Build a model to predict time using distance AND
elevation_gained. Save it as bike_mlr. Display the results using
get_regression_table()
bike_mlr <- lm(time ~ distance + elevation_gain, data = strava)
get_regression_table(bike_mlr)
## # A tibble: 3 × 7
## term estimate std_error statistic p_value lower_ci upper_ci
## <chr> <dbl> <dbl> <dbl> <dbl> <dbl> <dbl>
## 1 intercept 7.20 2.96 2.43 0.016 1.34 13.1
## 2 distance 4.86 0.233 20.9 0 4.40 5.32
## 3 elevation_gain 1.49 1.19 1.25 0.215 -0.875 3.86
How long is a trip predicted to take if the length of the trip is 18 miles and gained 200 feet in elevation? Round the model estimates to 1 decimal place
\[\widehat{\text{time}} = 7.2 + 4.9(\text{distance}) + 1.5(\text{elevation}) = 7.2 + 4.9*20 + 1.5*2 = 98.4\]

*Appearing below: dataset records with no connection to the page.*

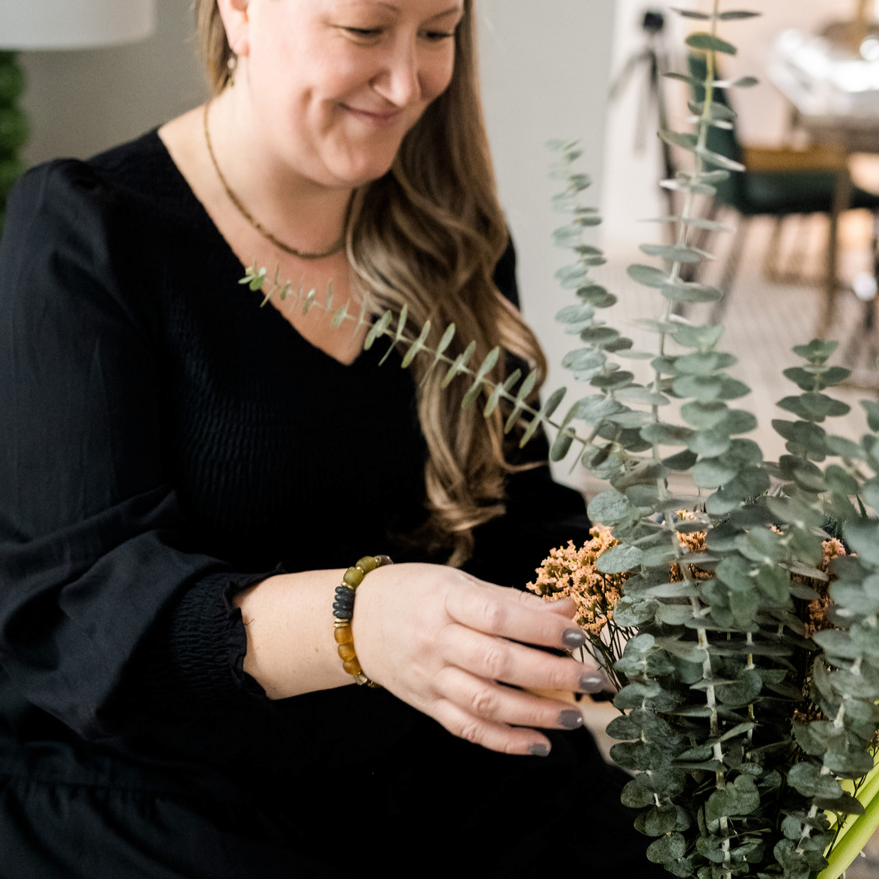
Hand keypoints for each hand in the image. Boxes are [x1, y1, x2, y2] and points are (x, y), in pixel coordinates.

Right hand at [351, 563, 605, 756]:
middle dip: (551, 674)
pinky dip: (504, 741)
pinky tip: (539, 744)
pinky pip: (467, 728)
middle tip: (592, 679)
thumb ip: (512, 601)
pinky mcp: (427, 704)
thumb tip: (567, 613)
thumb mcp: (460, 583)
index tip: (578, 635)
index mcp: (446, 601)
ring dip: (535, 713)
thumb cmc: (417, 593)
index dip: (539, 628)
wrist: (357, 620)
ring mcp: (429, 677)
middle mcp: (435, 641)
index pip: (497, 616)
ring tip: (574, 715)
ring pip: (485, 702)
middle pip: (496, 662)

The trip is expected to take about 98.4 minutes
If the trip takes 100 minutes, what is the residual?
\[\text{residual} = e = y - \hat{y} = 100 - 98.4 = 1.6\]

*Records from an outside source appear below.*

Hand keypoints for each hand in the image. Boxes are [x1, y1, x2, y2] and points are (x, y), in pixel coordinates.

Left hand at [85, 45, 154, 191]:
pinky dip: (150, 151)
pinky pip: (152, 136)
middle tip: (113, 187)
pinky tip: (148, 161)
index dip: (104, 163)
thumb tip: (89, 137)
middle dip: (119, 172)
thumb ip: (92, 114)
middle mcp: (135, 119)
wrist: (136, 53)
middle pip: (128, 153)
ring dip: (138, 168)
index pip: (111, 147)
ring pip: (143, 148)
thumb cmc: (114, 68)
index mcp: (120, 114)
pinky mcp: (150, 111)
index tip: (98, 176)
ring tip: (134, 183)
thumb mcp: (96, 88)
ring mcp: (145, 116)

Interpret the effect of elevation_gain on the time a bike trip takes, in context
For every additional 100 feet of elevation gained on the activity, it is expected to take about 1.5 minutes longer if the distance is kept the same
Create the residual plot for the multiple linear regression model.

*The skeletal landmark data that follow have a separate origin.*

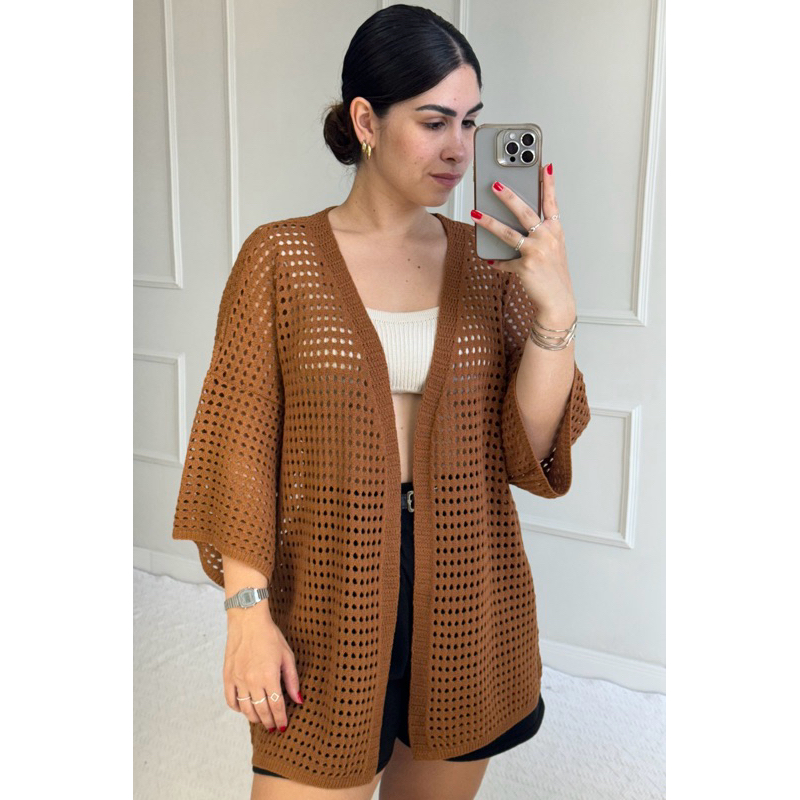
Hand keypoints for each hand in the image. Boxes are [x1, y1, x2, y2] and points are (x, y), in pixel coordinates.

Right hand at [223, 615, 303, 732]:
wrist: (248, 621)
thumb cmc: (270, 636)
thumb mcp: (287, 656)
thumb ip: (292, 680)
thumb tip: (298, 700)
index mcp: (269, 676)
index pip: (276, 706)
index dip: (281, 719)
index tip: (283, 726)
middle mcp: (252, 681)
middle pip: (261, 711)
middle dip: (269, 722)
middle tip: (273, 727)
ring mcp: (238, 680)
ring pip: (246, 709)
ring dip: (254, 718)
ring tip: (261, 719)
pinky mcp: (228, 676)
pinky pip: (231, 700)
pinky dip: (238, 708)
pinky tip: (244, 709)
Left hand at [471, 163, 575, 323]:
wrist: (558, 300)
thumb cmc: (553, 273)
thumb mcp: (552, 249)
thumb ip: (538, 234)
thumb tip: (515, 224)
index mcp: (555, 230)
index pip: (551, 202)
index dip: (547, 183)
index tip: (543, 165)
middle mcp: (547, 237)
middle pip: (525, 211)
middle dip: (509, 196)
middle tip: (495, 184)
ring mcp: (537, 251)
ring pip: (509, 233)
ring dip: (489, 222)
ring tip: (475, 213)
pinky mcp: (526, 266)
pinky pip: (505, 261)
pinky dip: (498, 262)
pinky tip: (490, 260)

# Calculating y_hat and the residuals
get_regression_points(model = bike_mlr) |>
# Creating the residual plot: e vs y-hat
ggplot(
mapping = aes(
x = time_hat,
y = residual
)
) +
geom_point() +
geom_hline(
yintercept = 0,
color = 'red'
)
Are the conditions for linear regression met? Briefly explain your answer
Yes, there aren’t any patterns or trends in the residual plot, indicating that there is only a linear association between time and distance
Calculate the fit statistics, \(R^2\) and rmse (or sigma)
get_regression_summaries(bike_mlr)
## # A tibble: 1 × 9
## r_squared adj_r_squared mse rmse sigma statistic p_value df nobs
## <dbl> <dbl> <dbl> <dbl> <dbl> <dbl> <dbl> <dbl> <dbl>
## 1 0.835 0.833 179. 13.4 13.5 302. 0 2 122
Does the model make accurate predictions?
An \(R^2\) of 0.835 indicates the accuracy is decently high, but not super accurate. The rmse of 13.3 tells us that the typical prediction is off by about 13.3 minutes, which is pretty high! So the model could be better.
Does it appear that including elevation_gain is worth keeping in the model compared to just distance alone? Justify your answer!
bind_rows(
.id = 'model',
'slr' = get_regression_summaries(bike_slr),
'mlr' = get_regression_summaries(bike_mlr)
)
## # A tibble: 2 × 10
## model r_squared adj_r_squared mse rmse sigma statistic p_value df nobs
## <chr> <dbl> <dbl> <dbl> <dbl> <dbl> <dbl> <dbl> <dbl> <dbl>
## 1 slr 0.833 0.832 181. 13.5 13.6 600. 0 1 122
## 2 mlr 0.835 0.833 179. 13.4 13.5 302. 0 2 122
No, including elevation gained barely increases $R^2 and barely decreases rmse, indicating it isn’t worth including if distance is already included in the model.